> **The task**
Reproduce the lines of the data below without any changes, beginning with the line that contains "collection date: 1968-10-26" and continuing through the end of the data, with both ends included.

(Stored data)

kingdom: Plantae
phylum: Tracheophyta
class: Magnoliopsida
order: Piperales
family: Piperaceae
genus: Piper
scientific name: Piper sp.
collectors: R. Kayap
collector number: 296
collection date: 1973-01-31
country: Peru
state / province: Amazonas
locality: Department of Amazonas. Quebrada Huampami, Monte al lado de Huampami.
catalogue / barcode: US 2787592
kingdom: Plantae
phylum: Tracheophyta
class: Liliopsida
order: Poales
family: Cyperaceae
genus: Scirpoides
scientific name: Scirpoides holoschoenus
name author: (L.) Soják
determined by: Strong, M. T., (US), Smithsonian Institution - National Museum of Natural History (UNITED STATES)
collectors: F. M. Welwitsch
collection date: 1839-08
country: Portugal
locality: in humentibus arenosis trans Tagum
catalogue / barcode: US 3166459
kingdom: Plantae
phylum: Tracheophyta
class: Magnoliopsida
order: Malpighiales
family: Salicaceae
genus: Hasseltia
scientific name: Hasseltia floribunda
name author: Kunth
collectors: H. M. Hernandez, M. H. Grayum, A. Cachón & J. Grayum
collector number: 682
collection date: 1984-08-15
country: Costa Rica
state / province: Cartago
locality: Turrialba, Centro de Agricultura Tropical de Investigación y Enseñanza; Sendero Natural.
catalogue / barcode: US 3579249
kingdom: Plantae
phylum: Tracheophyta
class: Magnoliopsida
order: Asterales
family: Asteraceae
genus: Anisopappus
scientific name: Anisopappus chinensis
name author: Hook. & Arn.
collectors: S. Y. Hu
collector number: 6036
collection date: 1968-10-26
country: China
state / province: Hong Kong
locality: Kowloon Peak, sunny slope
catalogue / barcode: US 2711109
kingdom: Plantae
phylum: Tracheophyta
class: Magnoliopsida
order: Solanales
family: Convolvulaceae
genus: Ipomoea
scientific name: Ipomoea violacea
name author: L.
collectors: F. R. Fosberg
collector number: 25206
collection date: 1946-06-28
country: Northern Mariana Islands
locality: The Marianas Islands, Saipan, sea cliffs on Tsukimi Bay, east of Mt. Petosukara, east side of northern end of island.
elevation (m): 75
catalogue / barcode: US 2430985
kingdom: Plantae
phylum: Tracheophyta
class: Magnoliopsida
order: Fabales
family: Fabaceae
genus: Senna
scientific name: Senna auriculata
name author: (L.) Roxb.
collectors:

> **Solution to this exercise**
collection date: 1968-10-26
country: China
state / province: Hong Kong
locality: Kowloon Peak, sunny slope
catalogue / barcode: US 2711109
kingdom: Plantae
phylum: Tracheophyta
class: Magnoliopsida
order: Solanales
family: Convolvulaceae
genus: Ipomoea
scientific name: Ipomoea violacea
name author: L.
collectors: F. R. Fosberg
collector number: 25206
collection date: 1946-06-28
country: Northern Mariana Islands
locality: The Marianas Islands, Saipan, sea cliffs on Tsukimi Bay, east of Mt. Petosukara, east side of northern end of island.
elevation (m): 75
catalogue / barcode: US 2430985
kingdom: Plantae
phylum: Tracheophyta
class: Magnoliopsida
order: Fabales
family: Fabaceae
genus: Senna
scientific name: Senna auriculata
name author: (L.) Roxb.
collectors:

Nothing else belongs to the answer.